И вот Гарут позволил своему народу поверить в миф и последовать за ним в небытие. Решение было трудным, но они заслужили утешение надежды, по крайней мере на некоторое время, сказал он себе. Надежда поддерживала их во время долгого путешествия из Искариса; теперь они снова доверяли ему, как и тогда. Конечно, не было ошибкой позволить им это, пока не настало время, когда им придется узнать то, что сейчас знали только Гарут и немногие избранные, и, возможно, то, что уже знали земляне вроде Данчеккера и Ханта. Но он никогда не будет уверен, сколько на самом деле знали эти два друга из этой поразительной расы импульсивных и порой агрессивно настроенных гномов.

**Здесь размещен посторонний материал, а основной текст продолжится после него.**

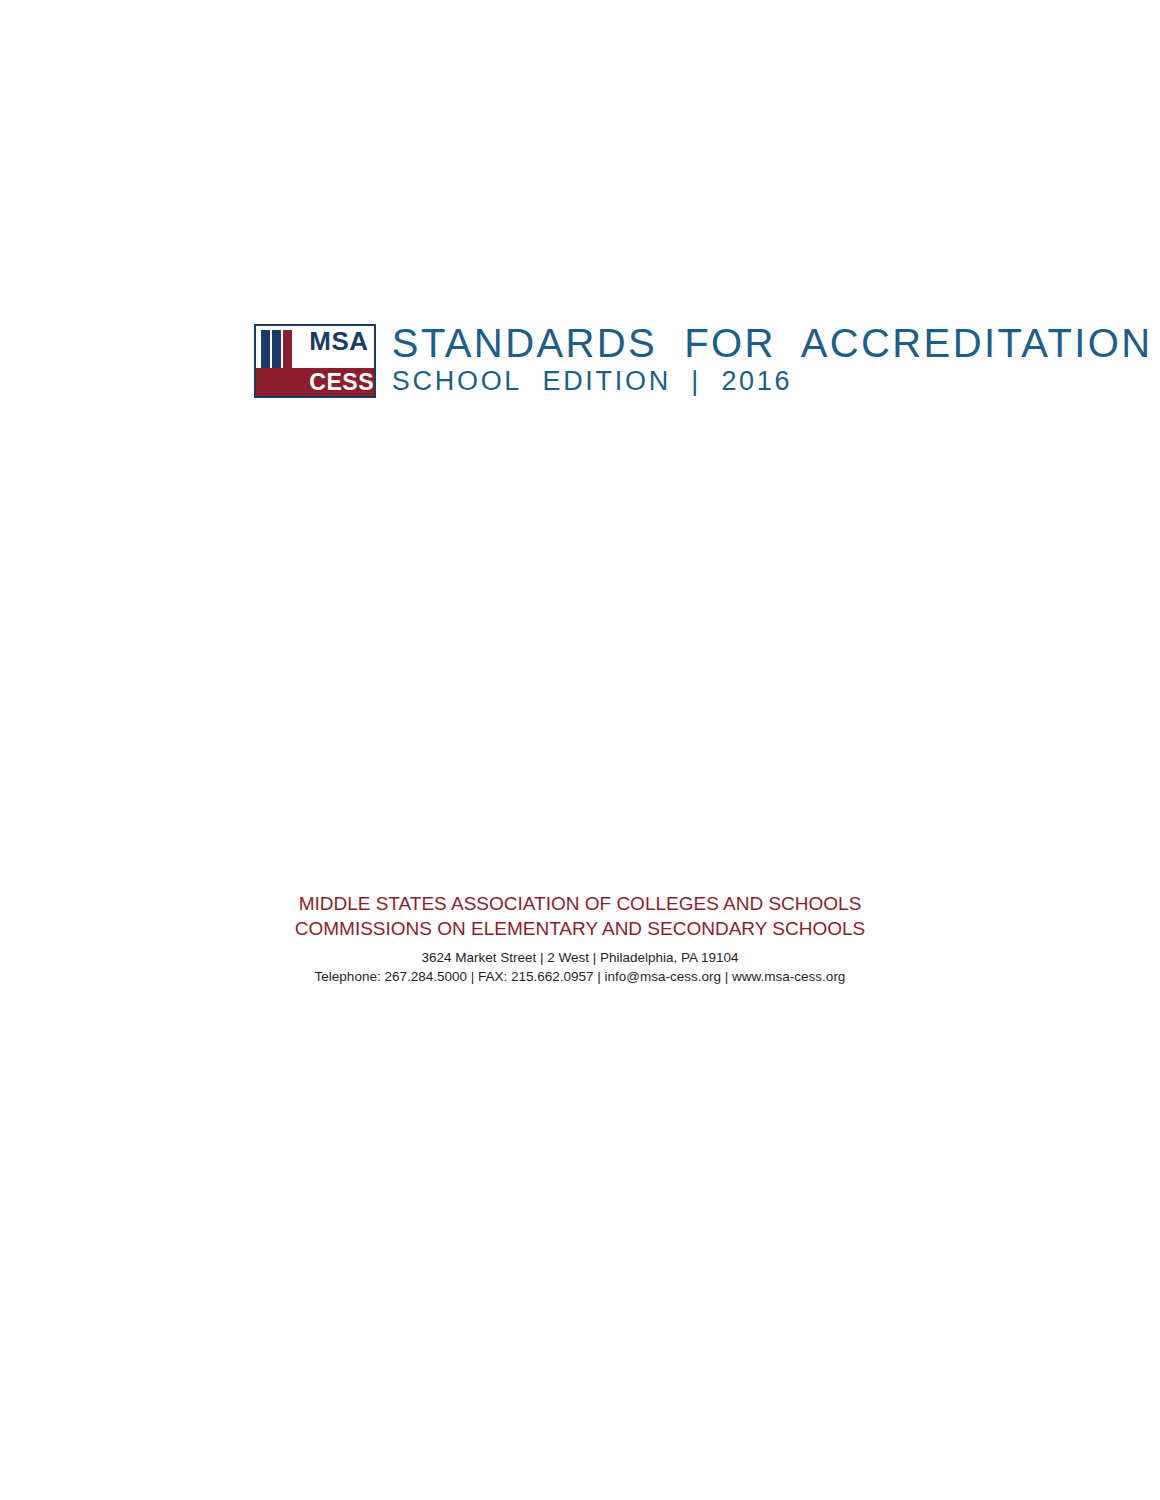MSA
CESS
STANDARDS FOR ACCREDITATION
SCHOOL EDITION | 2016
MIDDLE STATES ASSOCIATION OF COLLEGES AND SCHOOLS
COMMISSIONS ON ELEMENTARY AND SECONDARY SCHOOLS
3624 Market Street | 2 West | Philadelphia, PA 19104
Telephone: 267.284.5000 | FAX: 215.662.0957 | info@msa-cess.org | www.msa-cess.org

Он никогда больше их не увидит.
Гарут молча и одиноко смотрел на это изображение много раз с тех пор, как корабль покинул Землю, и на звездные карты, показывающие его далекий пункт назначения, все еще находящийся на расстоянии многих лет и мерцающий как еще одна незначительная точка среди миллионов. Конечно, был шанс, что ученые Земли были правы. Всегда была крупица надежды, что... Он резко одернул себя. Он позволил себе соскользнуть в мечтания. Все это было не более, чем мечтания.
Он выпрямился в кресле и вышел из задумчивости. Нужно было поработать. «ZORAC», — сказал он вслух. «Удали изображение. Сообщи Шилохину и Мончару, что я хотел бы увидеть их сегодня позже, сразу после концерта сегодня вечером, если возможно». Изображение Земли исчезло. «Также я хотел бы еще раз взглянуть на предложение по пересмотру учебной программы третьего уровня». Экран тут же ожил, представив таблицу статистики и текст. Гарут некоторое время изучал его, озвучил несколько комментариев для ZORAC, чтобы записать и добавить, затем вызвал следующий экран в последовательности. Почему он вообще беспокоился об учебной программе, которая была не более чем частью модели нормальности, которую нужно было сохранить? Осужденные его решением вместе с остальным его народом, дети были обречены на позорную и неоплаканную гибель в пустоте между звездами, не зная другого дома, кроме Шапьерона. Почему он так беспокоился о деталях образовательной программы, которая не принесла бы никакой пользы?
Он решительно выбросил эту мысль из головы и полностью сосредоточился на задаче.
Глава четырнадцатая
«Послушайте, я знаю, что не имею права вмешиваться в вашу личную жизнь, и я не пытаюсь этого делать», — сказал Норман Пейси из кресла в своем личном кабинете в Бруно через несколько часов после того, как Соброскин поговорил с ним о Джанет. Он постарался, чтобы его голос был разумным и мягким, но в то же время твердым. «Но когда дело доходит до того, что меня втягивают и это влияет на дела делегации, я должен что-то сказать».
Джанет, сидящая напротив, слушала, не меняя выражения лица. В ее глазах была лишь легкая влажность, но было ли это следствием раскаяния, гнева или состояния носовых пазух, которое не имело никакого отношения ни к тому, ни к другому, Пейси не мог сказать. «Полагаю, это было немного глупо», — наконец сказала она тихим голосом.
Пейси вздохнул про себя и постарался не показывать этого. «Сверенссен в любом случае должен был знать лучше», — сказал он, надеясь, что это может утешить. «Черт, я не могу сказать тебе, что делать, но, по крайней мере, будь умным. Если хочешь моего совета, я бы сказал, забудь обо всем и сосредоточься на своей работе здесь. Но решать тебе. Если решишь не делать этого, то держи все так, чтобы Маллиуск не мог на нас наорать. Вот так — я максимально откровенен».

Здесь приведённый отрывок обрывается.